#### Task instructions
Write the next part of the passage on the Board's role in risk oversight, picking up after its final sentence.

#### Page text
========================================
Role of the Board in Risk Oversight

 

The Board has an active role, as a whole and also at the committee level, in overseeing the management of our risks. The Board is responsible for general oversight of risks and regular review of information regarding our risks, including credit risks, liquidity risks and operational risks. The Audit Committee is responsible for overseeing the management of risks relating to our financial reporting, accounting, and auditing matters, including our major financial risk exposures; cybersecurity and data privacy risk. The Compensation Committee is responsible for overseeing the management of risks relating to our executive compensation plans and arrangements. The Nominating and Corporate Governance Committee is responsible for overseeing the management of risks associated with the independence of the Board, as well as risks concerning environmental and social matters. Although each committee is responsible for evaluating certain risks and overseeing the management of such risks, the entire Board is regularly informed through discussions with committee members and regular reports from management about such risks, as well as the actions taken by management to adequately address those risks.
========================================
#### Saved data entries
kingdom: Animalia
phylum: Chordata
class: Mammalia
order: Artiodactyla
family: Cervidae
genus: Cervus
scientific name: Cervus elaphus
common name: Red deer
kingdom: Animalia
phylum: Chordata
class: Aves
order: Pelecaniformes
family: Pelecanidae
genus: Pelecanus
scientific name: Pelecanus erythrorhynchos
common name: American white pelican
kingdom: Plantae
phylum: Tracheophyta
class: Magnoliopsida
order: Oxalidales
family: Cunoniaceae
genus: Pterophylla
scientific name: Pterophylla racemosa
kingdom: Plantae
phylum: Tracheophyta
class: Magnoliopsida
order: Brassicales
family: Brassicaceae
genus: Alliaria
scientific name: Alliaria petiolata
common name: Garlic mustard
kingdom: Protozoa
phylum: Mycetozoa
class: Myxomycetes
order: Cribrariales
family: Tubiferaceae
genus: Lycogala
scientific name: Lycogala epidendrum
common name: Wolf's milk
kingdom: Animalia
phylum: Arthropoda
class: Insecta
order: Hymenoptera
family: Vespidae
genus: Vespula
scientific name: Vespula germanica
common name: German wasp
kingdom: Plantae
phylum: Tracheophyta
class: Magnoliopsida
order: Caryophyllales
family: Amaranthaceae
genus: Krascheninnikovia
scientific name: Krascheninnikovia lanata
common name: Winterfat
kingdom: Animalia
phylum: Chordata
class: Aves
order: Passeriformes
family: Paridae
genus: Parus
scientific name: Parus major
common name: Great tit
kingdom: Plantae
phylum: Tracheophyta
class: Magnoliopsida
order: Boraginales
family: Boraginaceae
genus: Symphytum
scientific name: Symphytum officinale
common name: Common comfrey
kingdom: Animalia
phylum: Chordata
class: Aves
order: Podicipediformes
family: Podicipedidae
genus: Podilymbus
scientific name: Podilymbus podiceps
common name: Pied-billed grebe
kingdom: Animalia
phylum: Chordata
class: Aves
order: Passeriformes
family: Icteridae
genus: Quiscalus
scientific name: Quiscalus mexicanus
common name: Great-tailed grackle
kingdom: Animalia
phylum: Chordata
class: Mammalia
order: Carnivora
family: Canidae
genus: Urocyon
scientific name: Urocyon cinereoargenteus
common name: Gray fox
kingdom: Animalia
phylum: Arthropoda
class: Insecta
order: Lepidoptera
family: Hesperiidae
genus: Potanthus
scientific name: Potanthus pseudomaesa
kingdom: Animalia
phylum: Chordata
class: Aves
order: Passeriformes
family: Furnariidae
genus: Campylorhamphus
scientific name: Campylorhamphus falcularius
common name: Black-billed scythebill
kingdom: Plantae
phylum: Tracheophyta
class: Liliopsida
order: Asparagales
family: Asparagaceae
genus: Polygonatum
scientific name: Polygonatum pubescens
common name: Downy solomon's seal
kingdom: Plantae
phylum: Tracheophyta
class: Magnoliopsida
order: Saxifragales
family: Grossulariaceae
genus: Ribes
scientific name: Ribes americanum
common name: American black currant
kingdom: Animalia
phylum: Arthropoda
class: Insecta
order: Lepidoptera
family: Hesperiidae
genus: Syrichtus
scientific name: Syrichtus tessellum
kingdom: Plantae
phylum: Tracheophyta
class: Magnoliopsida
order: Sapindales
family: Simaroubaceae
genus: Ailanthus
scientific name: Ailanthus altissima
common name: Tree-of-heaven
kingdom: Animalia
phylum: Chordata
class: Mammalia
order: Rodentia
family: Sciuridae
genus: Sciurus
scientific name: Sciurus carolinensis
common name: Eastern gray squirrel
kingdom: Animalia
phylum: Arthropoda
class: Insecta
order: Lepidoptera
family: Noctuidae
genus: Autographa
========================================
#### Final answer
Indemnification of Officers and Directors

 

New XCF’s bylaws require that we indemnify our directors and officers to the fullest extent permitted by the Delaware General Corporation Law. In addition, New XCF’s certificate of incorporation provides that our directors will not be liable for monetary damages for breach of fiduciary duty to the fullest extent permitted by the Delaware General Corporation Law.

 

New XCF has entered into indemnification agreements with its directors and executive officers. The information set forth above under Item 1.01 of this Amendment No. 1 to Current Report on Form 8-K regarding the indemnification agreements is incorporated into this Item 2.01 by reference.

 

 

 

 

Code of Ethics and Business Conduct

 

The Board has adopted a written Code of Ethics and Business Conduct that applies to our all employees, officers and directors of New XCF, including New XCF’s principal executive officer, principal financial officer and principal accounting officer or controller (or persons performing similar functions to the aforementioned officers). A current copy of the Code of Ethics and Business Conduct will be posted on the investor section of our corporate website. We intend to make any legally required disclosures regarding amendments to, or waivers of, provisions of our Code of Ethics and Business Conduct on our website rather than by filing a Current Report on Form 8-K.

 

Security Ownership of Certain Beneficial Owners and Management

 

The following table sets forth information regarding the beneficial ownership of shares of New XCF Common Stock, as of September 30, 2025, by:

 

  each person known by New XCF to be the beneficial owner of more than 5% of a class of voting securities on September 30, 2025;
     
  each of New XCF’s executive officers and directors; and
     
  all executive officers and directors of New XCF as a group.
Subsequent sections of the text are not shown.